Task #916
Updated by Aaron Marcuse-Kubitza over 10 years ago
Hi Aaron,
Bob only had time to get part way through the VegBank taxon validation file you sent, but there are some errors to correct. It'll be best for him if you fix these, rescrub the TNRS names as described in #917, and send a new extract before he invests more time, so I'm going to go ahead and create issues for them. Please fix these issues and then send Bob a new file in the format described in issue #915.
Line numbers refer to the csv file you sent him.
Line 617: TNRS gives a synonym for Aronia prunifolia in a different genus, but this is missed here
Likely cause: The BIEN scripts may be using only Tropicos as the taxonomic source, not USDA. Tropicos matches only the genus.

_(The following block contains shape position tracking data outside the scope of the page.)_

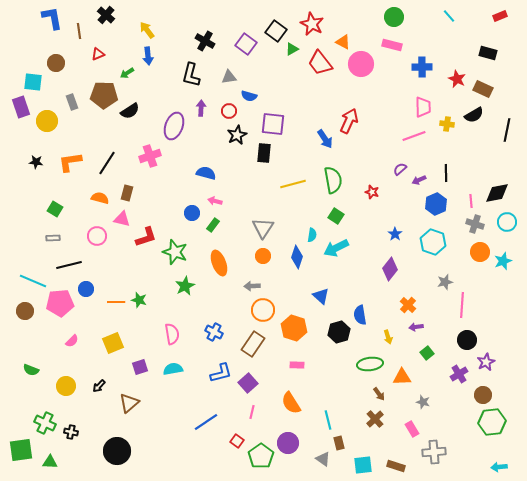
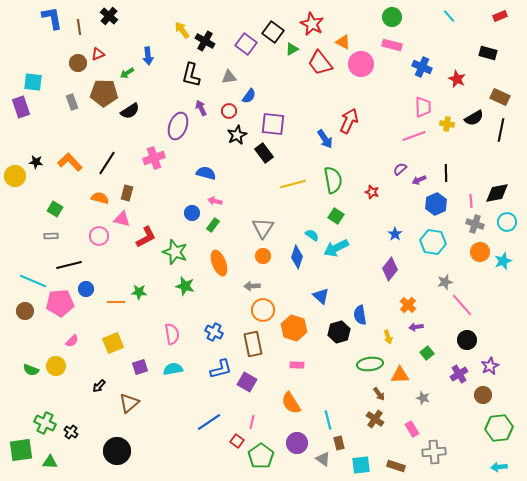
black cross at (106, 15): moved 3 px right, 1 px down
green circle at (394, 17): moved 2 px left
yellow arrow at (147, 30): moved 35 px right
brown line at (79, 31): moved 4 px up
black square at (276, 31): moved 3 px left, 1 px down
brown circle at (56, 63): moved 22 px right
blue cross at (422, 67): rotated 24 degrees clockwise
brown rectangle at (483, 89): moved 17 px right, 8 px down
brown pentagon at (104, 95): moved 2 px up
blue semicircle at (249, 96): rotated 70 degrees counterclockwise
purple arrow at (201, 108): rotated 28 degrees counterclockwise
black semicircle at (474, 115): moved 3 px down
yellow circle at (47, 121): moved 32 px left, 55 px down
purple ellipse at (174, 126): moved 4 px right
black line at (507, 130): moved 6 px left
black rectangle at (264, 153): rotated 42 degrees counterclockwise
pink cross at (150, 156): moved 4 px right, 2 px down
orange L-shape at (70, 162): rotated 55 degrees clockwise
cyan semicircle at (312, 235): rotated 64 degrees counterclockwise
pink circle at (97, 236): moved 2 px right
red L-shape at (146, 237): rotated 10 degrees counterclockwise
gray rectangle at (53, 238): moved 2 px left, 2 px up
cyan hexagon at (433, 242): rotated 10 degrees counterclockwise
green star at (185, 286): rotated 30 degrees counterclockwise
green star at (139, 300): moved 8 px up; rotated 14 degrees counterclockwise
pink line at (462, 305): rotated 45 degrees counterclockwise
brown rectangle at (253, 344): rotated 45 degrees counterclockwise
purple star at (486, 362): moved 4 px right, 4 px down
blue L-shape at (221, 373): moved 4 px up
orange triangle at (402, 377): moved 2 px left, 2 px up
purple square at (248, 383): moved 1 px left, 1 px up; rotated 18 degrees counterclockwise
yellow circle at (66, 386): moved 10 px left, 20 px up
gray star at (423, 402): moved 4 px up
pink line at (252, 412): moved 10 px down
brown cross at (375, 419): rotated 12 degrees counterclockwise
blue line at (206, 422): moved 3 px right
green hexagon at (492, 422): moved 7 px right, 6 px down
black cross at (71, 432): rotated 24 degrees clockwise
purple circle at (288, 443): moved 9 px right
cyan square at (363, 465): moved 2 px left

Fix: Use all sources for the next round of scrubbing. Use them in the order: TPL, Tropicos, GCC, USDA.
Line 897: Diacritical marks on authors names are often messed up
Likely cause: Character set problem. These have been checked using the online version of TNRS and it has been confirmed that diacritics are being rendered correctly.
Fix: Find where character set problems need to be handled in the BIEN scripts. (TNRS code works so look at what's done there.)
Line 1049: There are two spellings of Erechtites hieraciifolia and TNRS know of both of them, so why is one rejected here
Same issue as Line 617. The two spellings are in USDA and GCC, but not in Tropicos.
Please fix these problems and then send Bob a new file in the format described in issue #915.
---
my e-mail response:
> Fix: Use all sources for the next round of scrubbing. Use them in the order:
> TPL, Tropicos, GCC, USDA.
The next round of TNRS re-scrubbing is currently planned to happen *after* the aggregating validations are complete, so we will not be able to fix this issue for the validations, unless we move up the re-scrubbing. Note that re-scrubbing all the names is expected to take at least a week.
> TPL
This is not currently available as a TNRS source; we will have to wait until Brad adds it if we need that included.
> Line 897: Diacritical marks on authors names are often messed up
The name on this row, "Asteraceae Boltonia L'Hér.", actually *is* rendered correctly by our TNRS client [1], so this is just a problem with the cached name, which has since been resolved.
[1] ssh vegbiendev.nceas.ucsb.edu <<<"bin/tnrs_client \"Asteraceae Boltonia L'Hér.\""
> Line 1049: There are two spellings of Erechtites hieraciifolia and TNRS
> know of both of them, so why is one rejected here
This is a bug in TNRS, which has been reported.